Klub, który rok temu wrócił do Championship, bierze tym samym przykład z dwóch produkcji powiązanych z angielskimi klubami niższego szczebla. Sporym sukcesem okazały się zarówno „Sunderland Till I Die” na platformie Netflix, jak i „Welcome To Wrexham” na Disney+. Prezes walijskiego klubu z League One, Shaun Harvey, stwierdził na początku tego roku, że pięć tysięcy amerykańskich gospodarstw domowych wykupiło roczną subskrypcję umożliwiającą oglądanie meczów tej drużyny na żywo.

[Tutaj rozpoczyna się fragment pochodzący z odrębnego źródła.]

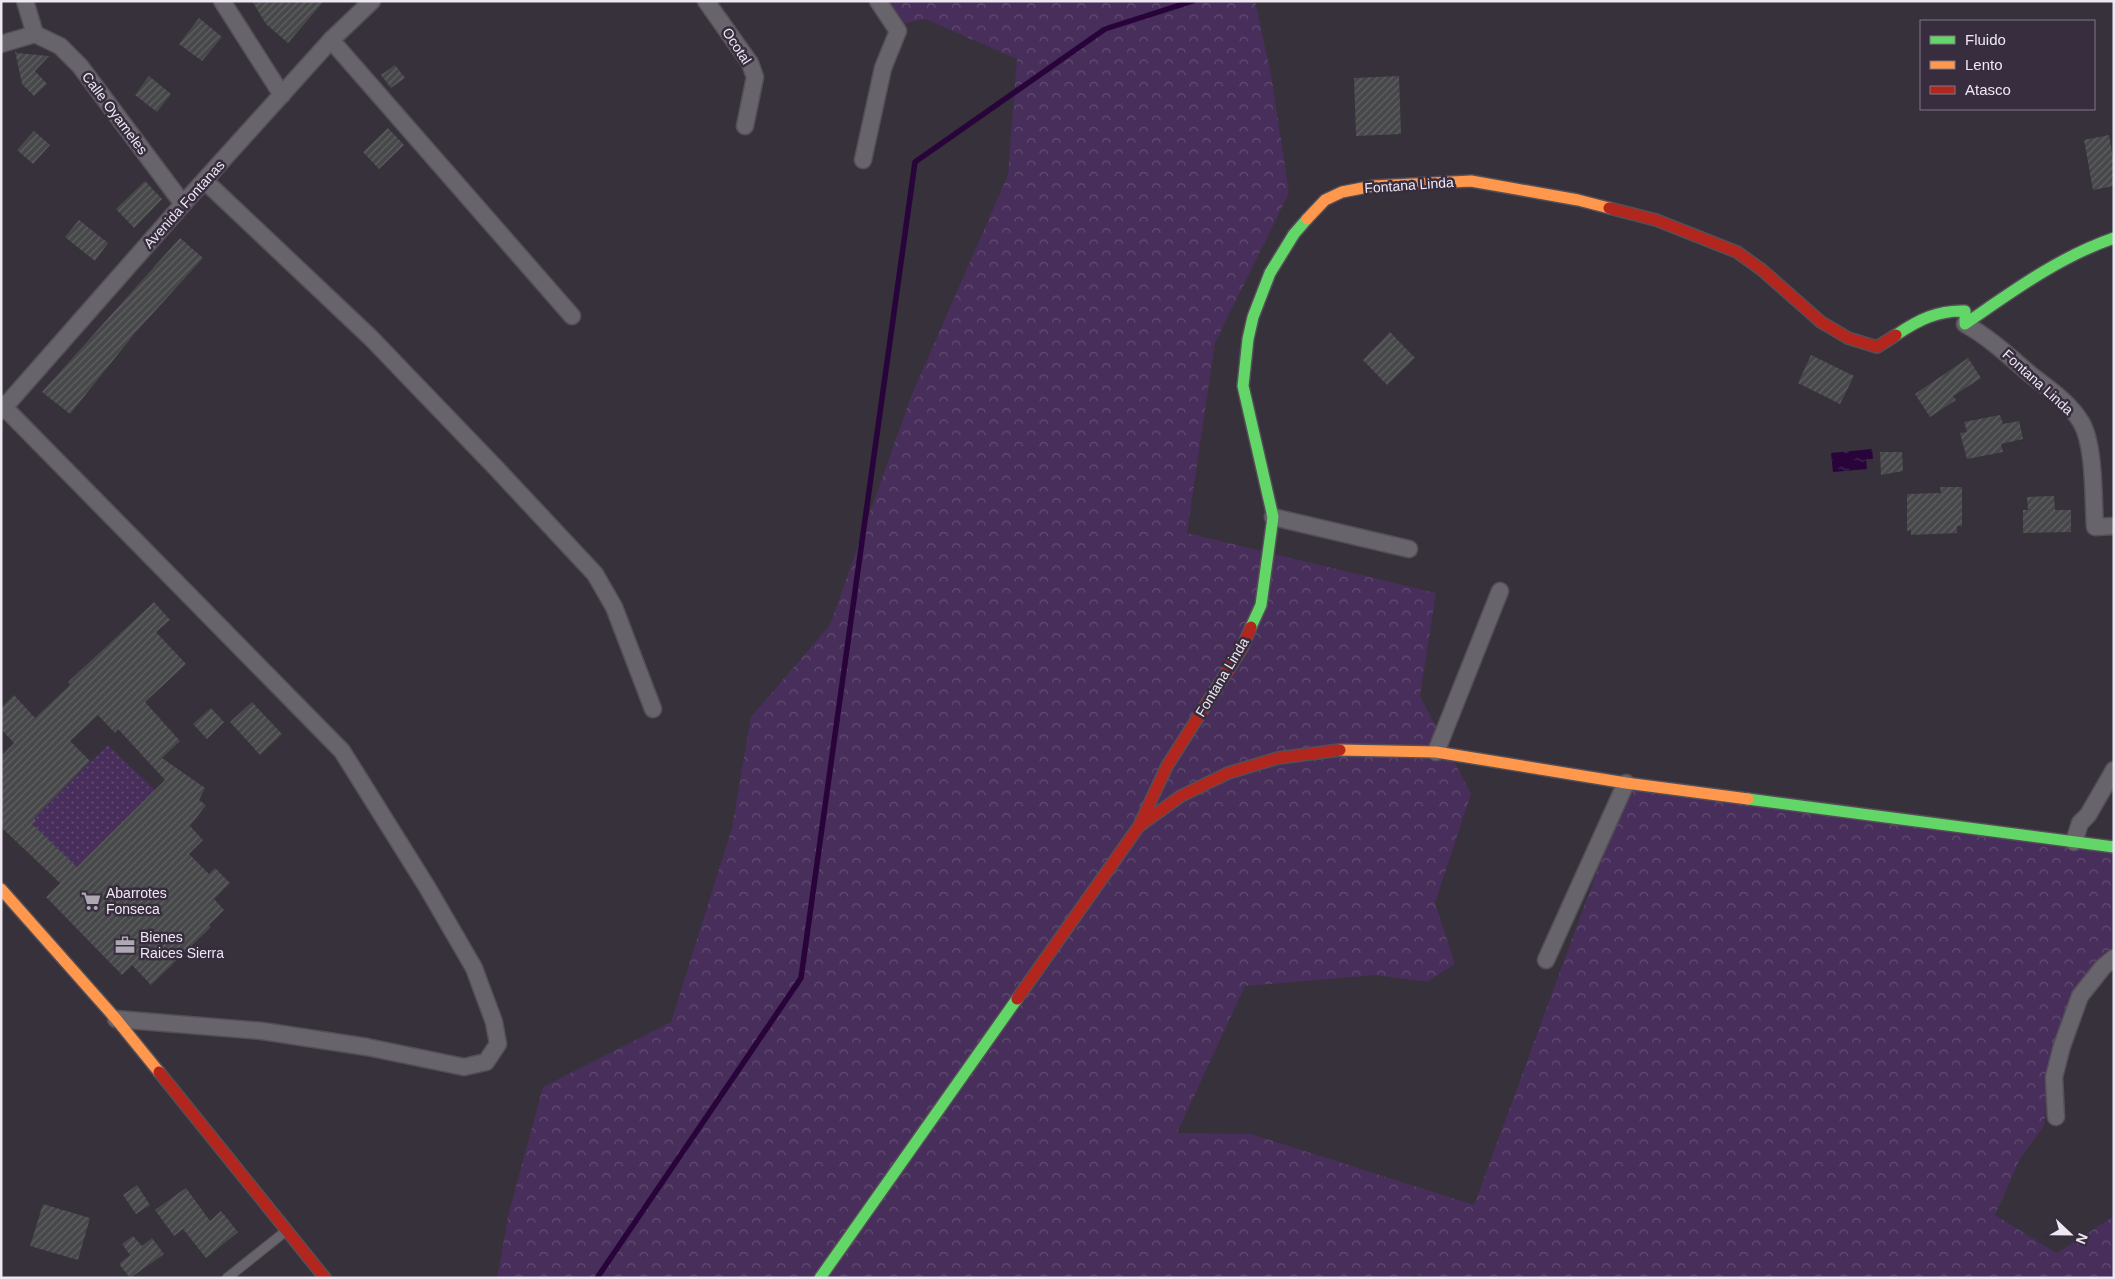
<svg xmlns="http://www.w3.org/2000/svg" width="2115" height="1279" font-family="Helvetica,sans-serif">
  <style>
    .grass { fill: url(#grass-dots) }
    .forest { fill: url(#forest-crowns) }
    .water { fill: url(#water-ripples) }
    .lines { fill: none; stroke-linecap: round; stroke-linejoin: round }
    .stream { stroke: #28043b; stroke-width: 5.5 }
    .building { fill: url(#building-hatch); fill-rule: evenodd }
    .lane-casing { stroke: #544f57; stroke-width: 11 }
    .street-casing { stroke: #544f57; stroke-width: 19 }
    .fast-casing { stroke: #544f57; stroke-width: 14 }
    .slow-casing { stroke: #544f57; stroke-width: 14 }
    .jam-casing { stroke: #544f57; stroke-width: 14 }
    .lane { stroke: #67646b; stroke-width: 9 }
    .street { stroke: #67646b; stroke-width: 16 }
    .fast { stroke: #63d668; stroke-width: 11 }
    .slow { stroke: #ff974d; stroke-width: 11 }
    .jam { stroke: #b3261e; stroke-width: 11 }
    .labels { text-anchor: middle; stroke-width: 5; stroke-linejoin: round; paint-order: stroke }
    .street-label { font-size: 14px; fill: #eee8f3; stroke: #372d3e }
    .poi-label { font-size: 14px; fill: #eee8f3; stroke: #372d3e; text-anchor: start }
  </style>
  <defs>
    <pattern id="grass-dots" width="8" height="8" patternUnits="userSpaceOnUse" patternTransform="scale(1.25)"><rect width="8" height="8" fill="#482e5a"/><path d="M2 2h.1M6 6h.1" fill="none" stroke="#634c72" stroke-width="1.8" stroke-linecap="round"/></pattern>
    <pattern id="forest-crowns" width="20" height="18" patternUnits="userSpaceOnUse" patternTransform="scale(1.25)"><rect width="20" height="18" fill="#482e5a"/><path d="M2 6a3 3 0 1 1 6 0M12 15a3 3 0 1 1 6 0" fill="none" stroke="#634c72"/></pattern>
    <pattern id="water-ripples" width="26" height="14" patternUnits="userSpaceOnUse" patternTransform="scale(1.25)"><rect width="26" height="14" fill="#28043b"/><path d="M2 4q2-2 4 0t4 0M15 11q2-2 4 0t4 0" fill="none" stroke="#482958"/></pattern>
    <pattern id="building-hatch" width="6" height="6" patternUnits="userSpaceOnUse" patternTransform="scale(1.25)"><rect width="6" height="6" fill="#474849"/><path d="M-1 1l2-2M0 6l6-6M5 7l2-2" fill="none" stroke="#626264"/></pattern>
  </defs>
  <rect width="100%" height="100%" fill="#36313a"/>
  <path class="grass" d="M108 745 155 790 77 867 32 824 36 821 33 818Z"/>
  <path class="forest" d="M885 1H1255L1271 74 1289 193 1215 343 1187 533 1436 593 1420 696 1471 794 1435 903 1455 964 1427 982 1376 975 1245 986 1177 1133 1251 1134 1474 1205 1627 790 2114 850V948L2099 961 2050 1075 2044 1126 2020 1159 1995 1215 2057 1253 2114 1216V1278H1435L1416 1275 1404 1278H497L509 1212 543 1087 671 1022 732 828 751 717 830 625 912 394 1008 175 1017 59 925 19 900 24Z"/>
  <path class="water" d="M1872 449 1873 459H1866L1867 469 1833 472 1831 453Z"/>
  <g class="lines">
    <path class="stream" d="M597 1278 801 978 915 162 1105 29 1193 1"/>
  </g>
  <g class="building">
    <path d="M252 1H324L288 43 266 24Z"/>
    <path d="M199 18 222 37 202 61 179 44Z"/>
    <path d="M15 51 17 53 49 56 35 71 47 84 34 96 22 84Z"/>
    <path d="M395 65 405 78 391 88 381 75Z"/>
    <path d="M149 76 171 94 157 112 135 95Z"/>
    <path d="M1399 76 1401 134 1356 136 1354 78Z"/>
    <path d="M388 128 404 145 379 169 363 152Z"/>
    <path d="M34 131 50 145 33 164 17 150Z"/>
    <path d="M2109 135 2114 163V186L2093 190 2084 140Z"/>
    <path d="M145 181 162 199 134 228 116 209Z"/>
    <path d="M79 220 108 243 95 261 65 237Z"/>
    <path d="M180 238 203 258 135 333 70 414 42 392Z"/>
    <path d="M1390 332 1415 358 1387 385 1363 360Z"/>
    <path d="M1811 355 1854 376 1840 404 1798 383Z"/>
    <path d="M1968 358 1981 378 1953 396 1956 400 1930 417 1915 394Z"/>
    <path d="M2000 415 2003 424 2019 421 2023 439 2001 444 2003 452 1967 459 1960 433 1967 432 1964 422Z"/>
    <path d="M1880 452H1902L1903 471 1881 475Z"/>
    <path d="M1940 487H1962V526H1957V533L1911 535V530L1907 531V494L1941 493Z"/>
    <path d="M2054 496 2055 510H2071V532L2023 533V510H2028L2027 497Z"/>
    <path d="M154 602 170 620 156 632 186 664 145 702 180 741 162 758 205 788 199 800 206 805 190 826 203 840 189 854 209 874 215 868 230 883 214 899 224 910 209 925 211 927 151 985 132 965 122 975 46 897 60 883 1 827V756L14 743 1 729V708L14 695 35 718 70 685 68 682ZM98 715 115 733 118 729 165 780 77 867 32 824 36 821 34 818 90 761 70 741Z"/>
    <path d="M252 702 282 734 260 755 230 722Z"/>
    <path d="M211 708 224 722 207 739 193 724Z"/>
    <path d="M137 1185 150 1205 136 1214 123 1195Z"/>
    <path d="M186 1188 210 1221 221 1211 238 1232 206 1258 183 1229 174 1236 155 1210Z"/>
    <path d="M43 1204 90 1218 78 1260 30 1246Z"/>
    <path d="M133 1236 142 1246 152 1238 164 1254 130 1278 119 1264 130 1255 122 1244Z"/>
  </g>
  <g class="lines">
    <defs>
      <path id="lane" d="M227 1278 286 1231"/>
      <g id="street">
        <path d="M25 1 35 34"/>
        <path d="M222 1 282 95"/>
        <path d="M706 1 750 63 755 77 745 126"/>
        <path d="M35 34 60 46 80 66 183 204"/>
        <path d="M331 40 572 316"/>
        <path d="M1 44 35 34"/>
        <path d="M863 160 883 68 898 31 878 1"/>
        <path d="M205 181 371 338 496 468 595 574 614 607 653 709"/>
        <path d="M1965 324C1990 338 2010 357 2031 375 2049 389 2069 402 2081 422 2095 445 2093 499 2095 527L2114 526"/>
        <path d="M1 404 342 751 427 887 474 968 494 1022 498 1044 486 1062 464 1067 367 1047 262 1031 116 1019"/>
        <path d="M1 411 183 204 331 40 372 1"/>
        <path d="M1273 517 1409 549"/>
        <path d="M1436 752 1500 591"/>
        <path d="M2074 842 2080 823 2088 815 2114 770"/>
        <path d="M1546 960 1626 783"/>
        <path d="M2056 1117 2054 1077 2062 1046 2080 996 2103 967 2114 958"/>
      </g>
      <g id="fast">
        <path d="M1896 335C1918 320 1938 310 1965 311V324C2013 291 2059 257 2114 238"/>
        <path d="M1251 627 1261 605 1273 517 1243 386 1248 339 1253 317 1270 273 1294 234 1307 219"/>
        <path d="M1748 799 2114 847"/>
        <path d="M820 1278 1017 999"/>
      </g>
      <g id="slow">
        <path d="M1307 219 1325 200 1342 192 1373 186 1471 181 1578 200 1609 208"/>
        <path d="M1340 750 1436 752 1626 783 1748 799"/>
        <path d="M1 889 116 1019 159 1072"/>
      </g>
      <g id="jam">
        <path d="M1609 208 1656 220 1737 252 1762 270 1821 322 1848 338 1877 347 1896 335"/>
        <path d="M1139 826 1167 766 1242 648 1251 627"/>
        <path d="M1017 999 1139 826 1181 796 1228 773 1278 758 1340 750"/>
        <path d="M159 1072 325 1278"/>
      </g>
    </defs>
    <use href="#lane" class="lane-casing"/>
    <use href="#street" class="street-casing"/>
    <use href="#fast" class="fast-casing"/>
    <use href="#slow" class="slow-casing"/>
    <use href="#jam" class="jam-casing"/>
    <use href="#lane" class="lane"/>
    <use href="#street" class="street"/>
    <use href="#fast" class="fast"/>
    <use href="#slow" class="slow"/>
    <use href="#jam" class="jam"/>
  </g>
  <defs>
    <symbol id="supermarket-bare" viewBox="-9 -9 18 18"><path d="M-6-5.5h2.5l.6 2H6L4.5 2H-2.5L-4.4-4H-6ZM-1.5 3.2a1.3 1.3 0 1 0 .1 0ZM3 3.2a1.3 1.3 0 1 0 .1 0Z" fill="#aea8b2" stroke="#372d3e" stroke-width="2.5" paint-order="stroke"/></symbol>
    <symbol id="office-bare" viewBox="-9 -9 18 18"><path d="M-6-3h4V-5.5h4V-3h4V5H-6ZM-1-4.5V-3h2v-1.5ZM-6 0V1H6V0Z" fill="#aea8b2" stroke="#372d3e" stroke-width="2.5" paint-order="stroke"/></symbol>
  </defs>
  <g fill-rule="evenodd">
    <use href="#supermarket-bare" x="77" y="887" width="28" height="28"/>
    <use href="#office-bare" x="111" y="931" width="28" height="28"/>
  </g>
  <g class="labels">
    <g class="street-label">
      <text transform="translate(737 46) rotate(57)" y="5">Ocotal</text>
      <text transform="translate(115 113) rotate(53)" y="5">Calle Oyameles</text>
      <text transform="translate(1409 185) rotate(-4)" y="5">Fontana Linda</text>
      <text transform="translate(184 204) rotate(-48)" y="5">Avenida Fontanas</text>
      <text transform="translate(2038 382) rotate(42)" y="5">Fontana Linda</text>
      <text transform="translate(1222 677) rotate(-59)" y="5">Fontana Linda</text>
    </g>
    <g class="poi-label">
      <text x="106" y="898">Abarrotes<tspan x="106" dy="16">Fonseca</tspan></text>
      <text x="140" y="942">Bienes<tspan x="140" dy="16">Raices Sierra</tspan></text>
    </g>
  </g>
  <rect width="2115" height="1279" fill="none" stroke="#eee8f3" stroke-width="5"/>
  <rect x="1920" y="20" width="175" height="90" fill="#372d3e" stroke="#807886"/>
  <rect x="1930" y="36" width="25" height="8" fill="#63d668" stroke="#807886"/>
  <text x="1965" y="45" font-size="15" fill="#eee8f3">Fluido</text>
  <rect x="1930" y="61" width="25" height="8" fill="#ff974d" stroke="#807886"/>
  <text x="1965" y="70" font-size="15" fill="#eee8f3">Lento</text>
  <rect x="1930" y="86" width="25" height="8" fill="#b3261e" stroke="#807886"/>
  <text x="1965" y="95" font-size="15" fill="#eee8f3">Atasco</text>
  <g transform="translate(2070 1234) rotate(112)" stroke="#372d3e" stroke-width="4" paint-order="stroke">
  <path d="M0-4L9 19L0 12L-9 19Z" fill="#eee8f3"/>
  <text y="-8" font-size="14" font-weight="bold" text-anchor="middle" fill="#eee8f3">N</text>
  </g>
</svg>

Podopieczni Rooneya w tym sezonie nie radzą sobie zbyt rewelacyjnie. Zanotowali jedynie pięć wygranych w 17 meczach i zajmują 18. miejsce w Championship. Najlepszy strzelec Manchesteru United w historii z kolei ma za sobą fatalny czas w Birmingham City (83 dni), po którym próbuje odzyskać utracone zaufanie wśród angielskiej piłkarskiej opinii publicznej. Wcześniej był gracz United pracował choćby w DC United czy Derby County. W tym drugim klubie zaimponował.

W Birmingham City za to kibice oskarżali dyrektora generalnego Gary’ego Cooka o „kolesiostwo” i sprawienie pracy Rooneyowi po amerykańskiej znajomości. Od początku Wayne był niechciany. Fani tęsknili za zwolnionym Johnem Eustace’em, który zostawił klub w strefie play-off. Rooney „popchnął” go w okolicę strefy spadkowej z  żenującym ligowym bilansem 2-4-9. Finalnie Birmingham spadło z Championship.